Growing up, that was my grandparents’ task. Now, my parents do it. Soon-ish, it might fall on me.

I use the day to remember people who have passed in my life, people who mattered to me, relatives who are no longer around. Plus, I remember and am thankful to those who served our country in whatever capacity, not just those who answered the call to arms.

But how I see memory and how I honor the past are very different than my relatives. How I view physical space is different. My family is mostly from Maine. I live in Massachusetts, but travel every few days. I don’t think of relatives as gravesites. I think of them as memories. I think of memories in places, like when I travel back to Augusta, Maine, where I’m from. I walked through a bunch of memories in the Old Port part of Portland last night, reminding myself of relatives and friends I’ve lost touch with along the way.

Are some of us set to see only the now and the tomorrow? Are some of us far less wrapped in their history, the first chapters of their story? What does it mean when you’re set in either direction (past or future)?

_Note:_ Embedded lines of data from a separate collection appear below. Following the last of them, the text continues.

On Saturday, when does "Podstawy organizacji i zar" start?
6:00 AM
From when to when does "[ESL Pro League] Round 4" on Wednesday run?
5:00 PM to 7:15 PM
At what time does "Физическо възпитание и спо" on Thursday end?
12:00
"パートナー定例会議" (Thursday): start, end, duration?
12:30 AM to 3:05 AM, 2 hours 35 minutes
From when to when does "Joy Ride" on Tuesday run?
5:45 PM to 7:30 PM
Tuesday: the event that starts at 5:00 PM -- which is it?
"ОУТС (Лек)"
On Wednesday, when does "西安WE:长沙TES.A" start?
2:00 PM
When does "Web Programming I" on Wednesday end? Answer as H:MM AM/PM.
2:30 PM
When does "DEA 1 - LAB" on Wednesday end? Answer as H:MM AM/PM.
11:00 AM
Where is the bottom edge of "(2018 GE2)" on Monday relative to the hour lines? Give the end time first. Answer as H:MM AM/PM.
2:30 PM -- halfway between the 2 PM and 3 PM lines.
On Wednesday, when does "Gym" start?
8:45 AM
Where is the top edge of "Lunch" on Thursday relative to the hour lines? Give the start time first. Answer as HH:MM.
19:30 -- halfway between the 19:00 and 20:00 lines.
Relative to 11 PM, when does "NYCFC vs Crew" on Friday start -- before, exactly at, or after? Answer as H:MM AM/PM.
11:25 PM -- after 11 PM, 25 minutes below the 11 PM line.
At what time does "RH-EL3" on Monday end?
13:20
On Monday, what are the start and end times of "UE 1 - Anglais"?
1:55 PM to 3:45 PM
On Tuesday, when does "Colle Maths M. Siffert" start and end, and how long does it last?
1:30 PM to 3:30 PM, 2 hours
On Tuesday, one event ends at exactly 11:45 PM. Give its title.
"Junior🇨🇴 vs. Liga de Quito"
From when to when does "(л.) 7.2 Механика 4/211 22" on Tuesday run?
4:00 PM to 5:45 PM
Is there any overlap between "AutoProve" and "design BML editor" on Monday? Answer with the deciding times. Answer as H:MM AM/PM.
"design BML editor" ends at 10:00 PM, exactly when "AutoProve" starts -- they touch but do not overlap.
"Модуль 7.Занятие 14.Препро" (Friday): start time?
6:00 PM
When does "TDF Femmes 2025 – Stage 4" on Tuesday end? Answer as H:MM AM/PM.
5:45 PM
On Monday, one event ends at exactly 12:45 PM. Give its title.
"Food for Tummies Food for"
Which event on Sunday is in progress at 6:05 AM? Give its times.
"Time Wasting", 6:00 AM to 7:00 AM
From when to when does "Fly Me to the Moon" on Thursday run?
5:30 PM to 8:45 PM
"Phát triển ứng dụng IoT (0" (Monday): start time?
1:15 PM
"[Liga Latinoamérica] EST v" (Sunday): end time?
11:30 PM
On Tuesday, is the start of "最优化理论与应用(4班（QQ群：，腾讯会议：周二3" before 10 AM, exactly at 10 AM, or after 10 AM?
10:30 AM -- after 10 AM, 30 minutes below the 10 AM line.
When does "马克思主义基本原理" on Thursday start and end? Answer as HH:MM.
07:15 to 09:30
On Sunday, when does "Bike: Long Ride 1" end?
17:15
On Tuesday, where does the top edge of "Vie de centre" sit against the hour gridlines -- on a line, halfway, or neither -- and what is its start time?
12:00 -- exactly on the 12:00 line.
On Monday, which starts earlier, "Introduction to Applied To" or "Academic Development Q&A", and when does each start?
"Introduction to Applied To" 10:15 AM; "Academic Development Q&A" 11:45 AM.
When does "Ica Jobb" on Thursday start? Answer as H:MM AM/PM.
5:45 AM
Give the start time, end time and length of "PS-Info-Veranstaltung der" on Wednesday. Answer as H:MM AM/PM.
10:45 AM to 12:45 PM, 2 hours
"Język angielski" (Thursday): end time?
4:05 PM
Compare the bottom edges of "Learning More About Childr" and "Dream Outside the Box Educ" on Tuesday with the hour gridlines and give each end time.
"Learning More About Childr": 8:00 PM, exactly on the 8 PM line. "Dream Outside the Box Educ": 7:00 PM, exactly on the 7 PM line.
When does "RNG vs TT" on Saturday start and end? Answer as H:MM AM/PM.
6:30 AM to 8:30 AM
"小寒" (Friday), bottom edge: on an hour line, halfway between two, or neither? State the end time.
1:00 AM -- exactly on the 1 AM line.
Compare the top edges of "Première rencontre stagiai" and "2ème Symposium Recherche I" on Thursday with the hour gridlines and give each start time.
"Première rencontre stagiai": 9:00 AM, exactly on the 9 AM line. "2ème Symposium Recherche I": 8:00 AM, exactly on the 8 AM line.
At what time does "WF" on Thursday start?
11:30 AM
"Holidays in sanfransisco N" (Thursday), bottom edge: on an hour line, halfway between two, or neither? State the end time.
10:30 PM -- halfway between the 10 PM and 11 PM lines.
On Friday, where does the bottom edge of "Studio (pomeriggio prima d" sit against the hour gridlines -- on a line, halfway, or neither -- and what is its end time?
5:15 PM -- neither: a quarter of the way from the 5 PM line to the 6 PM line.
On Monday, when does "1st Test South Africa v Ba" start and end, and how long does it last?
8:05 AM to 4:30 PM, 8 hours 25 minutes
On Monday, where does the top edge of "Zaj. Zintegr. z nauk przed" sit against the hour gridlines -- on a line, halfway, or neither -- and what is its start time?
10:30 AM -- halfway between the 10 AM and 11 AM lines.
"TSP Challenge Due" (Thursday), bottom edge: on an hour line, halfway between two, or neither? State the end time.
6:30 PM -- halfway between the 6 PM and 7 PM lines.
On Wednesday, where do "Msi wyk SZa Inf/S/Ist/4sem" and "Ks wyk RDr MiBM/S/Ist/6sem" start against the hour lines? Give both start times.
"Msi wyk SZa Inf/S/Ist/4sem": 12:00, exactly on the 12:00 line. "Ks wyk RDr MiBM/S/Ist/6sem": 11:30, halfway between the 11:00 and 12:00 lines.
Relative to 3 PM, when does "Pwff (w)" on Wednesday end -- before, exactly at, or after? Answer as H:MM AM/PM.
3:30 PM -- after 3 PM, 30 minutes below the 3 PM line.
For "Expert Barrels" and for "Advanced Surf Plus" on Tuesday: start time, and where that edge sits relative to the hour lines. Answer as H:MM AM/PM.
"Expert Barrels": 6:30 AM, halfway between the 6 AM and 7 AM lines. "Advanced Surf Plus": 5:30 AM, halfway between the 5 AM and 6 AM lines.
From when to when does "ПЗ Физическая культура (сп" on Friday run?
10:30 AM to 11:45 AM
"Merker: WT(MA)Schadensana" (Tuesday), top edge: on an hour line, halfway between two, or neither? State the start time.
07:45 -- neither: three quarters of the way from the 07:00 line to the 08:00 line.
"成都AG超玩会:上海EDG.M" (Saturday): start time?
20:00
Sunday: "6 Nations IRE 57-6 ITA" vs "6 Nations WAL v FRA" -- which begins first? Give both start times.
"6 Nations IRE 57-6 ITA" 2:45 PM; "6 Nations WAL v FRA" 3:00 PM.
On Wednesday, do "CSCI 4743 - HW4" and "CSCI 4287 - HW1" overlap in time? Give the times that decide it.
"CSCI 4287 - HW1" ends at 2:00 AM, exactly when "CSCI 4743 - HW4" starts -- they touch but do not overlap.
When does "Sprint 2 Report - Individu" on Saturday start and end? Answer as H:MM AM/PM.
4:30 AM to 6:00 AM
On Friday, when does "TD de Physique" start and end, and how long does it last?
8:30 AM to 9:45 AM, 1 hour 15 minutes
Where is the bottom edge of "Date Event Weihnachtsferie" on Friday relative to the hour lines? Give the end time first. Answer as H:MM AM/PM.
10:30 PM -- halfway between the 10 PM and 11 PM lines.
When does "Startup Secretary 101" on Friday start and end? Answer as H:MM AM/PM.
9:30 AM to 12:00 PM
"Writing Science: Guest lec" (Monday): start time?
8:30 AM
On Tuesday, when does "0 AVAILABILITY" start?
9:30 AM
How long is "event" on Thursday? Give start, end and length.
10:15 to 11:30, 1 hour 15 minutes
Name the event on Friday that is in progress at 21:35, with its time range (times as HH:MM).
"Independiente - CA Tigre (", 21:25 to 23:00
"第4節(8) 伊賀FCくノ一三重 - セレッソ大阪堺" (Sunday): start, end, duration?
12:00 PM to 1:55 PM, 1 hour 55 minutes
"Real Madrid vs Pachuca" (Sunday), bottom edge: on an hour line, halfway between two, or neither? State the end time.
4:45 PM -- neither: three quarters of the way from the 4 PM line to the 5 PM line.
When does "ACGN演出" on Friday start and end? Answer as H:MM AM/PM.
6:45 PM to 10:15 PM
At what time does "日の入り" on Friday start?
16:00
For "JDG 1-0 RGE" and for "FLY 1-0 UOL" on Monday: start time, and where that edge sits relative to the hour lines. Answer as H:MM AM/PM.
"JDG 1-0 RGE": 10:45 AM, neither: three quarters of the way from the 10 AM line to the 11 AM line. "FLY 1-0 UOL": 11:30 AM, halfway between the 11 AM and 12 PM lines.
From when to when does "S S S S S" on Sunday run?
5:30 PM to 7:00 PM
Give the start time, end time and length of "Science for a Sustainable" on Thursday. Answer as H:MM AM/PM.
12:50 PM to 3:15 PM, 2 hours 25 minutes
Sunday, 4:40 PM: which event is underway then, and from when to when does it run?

I look at the picture of my boy at the top of the post (a photo he shot of himself two days ago), and I see where he’s going and how far he’s come. In that, I can understand the importance of past on the essence of the now, and the tomorrow. But when I think about the longer stories of our genetics, of our woven memories, I seem much more preoccupied with what I’ll do to shuttle the loom than I do in understanding the weave of yesterday’s yarns.

To you, I wish a day of memory and thought.